I got my Instagram account hacked a while ago and found myself following all kinds of irrelevant people; but after you unfollow a few dozens in a row, unfollow functionality just stops working. So, every time I try to get back to instagram, login, unfollow as many of these assholes as I can, run into this limit and then just give up.
A bit offtopic but the switch to business.facebook.com has eliminated a ton of wasted time in my life now that I hardly ever get stuck checking my personal feed.
I don't have a personal Instagram - just a business one, but I'm definitely a fan of them segmenting these services off away from the consumer stuff. Far better productivity. Get in, do your work, and get out.
Off topic but, Vimeo is cheap. Too cheap. ~150$ per year. Unlimited traffic. One of my old clients is using their Pro Plus package as their CDN. They've reduced their CDN bills from tens of thousands of dollars to ~350$ per year. (Vimeo only shows the pricing in Turkish Lira's to me, so real numbers in USD may vary.)

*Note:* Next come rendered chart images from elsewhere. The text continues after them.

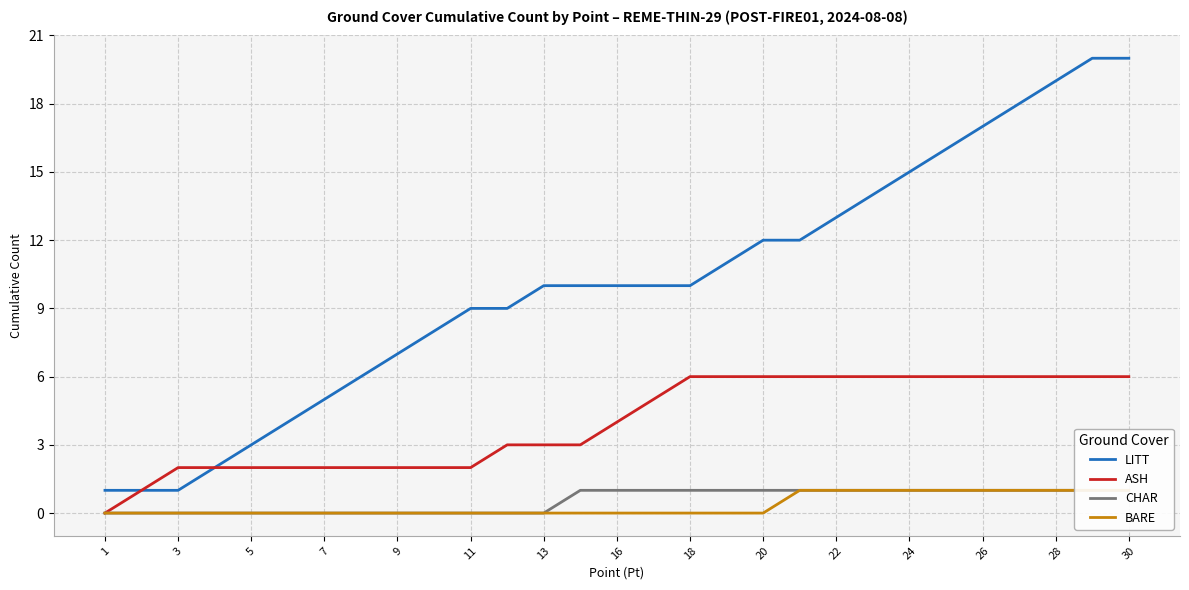

What value does the LITT series have at 15?

10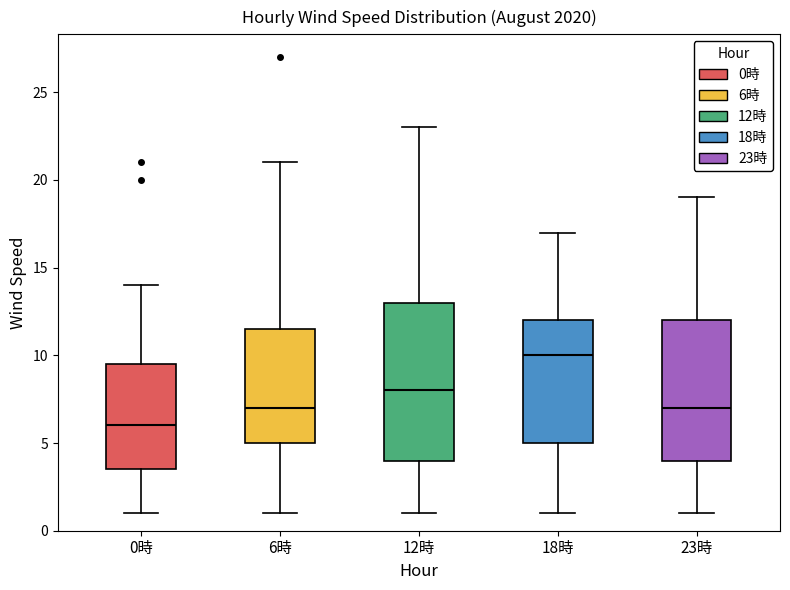

Where is the upper edge of the box for 23時 on the y-axis? The values are not printed on the chart, so give them approximately, as read against the axis.

12.0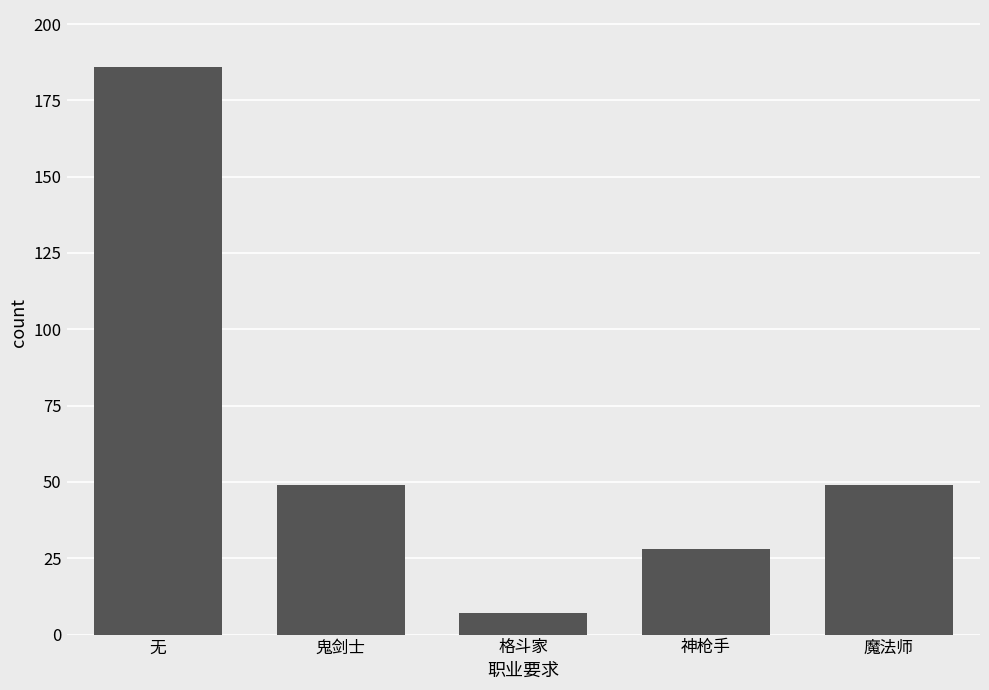

What is the difference between the values at 神枪手 and 魔法师?

21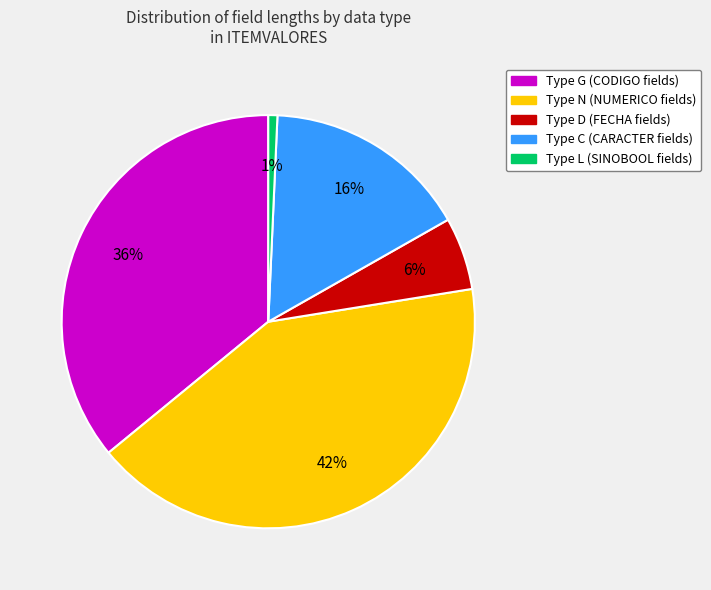

What is the smallest slice in the pie chart?

Type L (SINOBOOL fields)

"Inspire People Visually With Your Business' Story". In other words, this is an ad system, not a collaboration system. The title gave the impression that Instagram was planning to compete with Slack.
If your business is also outside the US, it is a good thing. US financial services are unreliable for international merchants, and US customers are often not very aware of international arrangements like paying in a foreign currency, the cost of international shipping, business hours not being in one of the US time zones if they want a quick reply to a question, or the native language of a merchant not being English.
I wouldn't say it's a glaring error. It's a stylistic choice, though I will agree that most style guides' guidance (yeah, I chose awkward wording because emphasis) is that you should use the 's after the word if it's singular and doesn't otherwise sound awkward with the extra syllable. Achilles' tendon, for example, would sound awkward if written as Achilles's tendon.
I think the argument could be made that business' sounds better, since business's could easily be confused with the plural form, and three consecutive S letterforms looks awkward. In fact, now that I think about it, I would've written it the same way.
Agreed. I think this combined with Snapchat advertising could be the first steps in the direction of changing advertising from the intrusive and unwanted interruption of your daily life to something people actually browse through in order to discover interesting stories and experiences.
However, I also think as social media has proliferated, the definition of the word "brand" has expanded as now more than ever, people are seen as "brands" - often with hundreds of thousands of followers (more than many actual brands and even media companies). As everyone becomes a brand, I believe increasingly the line between marketing and storytelling will be blurred and marketing will become deeply embedded into our culture. Product placement in movies, celebrity endorsement, "native" posts: all these are the first indicators of a culture in which everything is meant to sell something. Whether this is a good thing or not is up for discussion.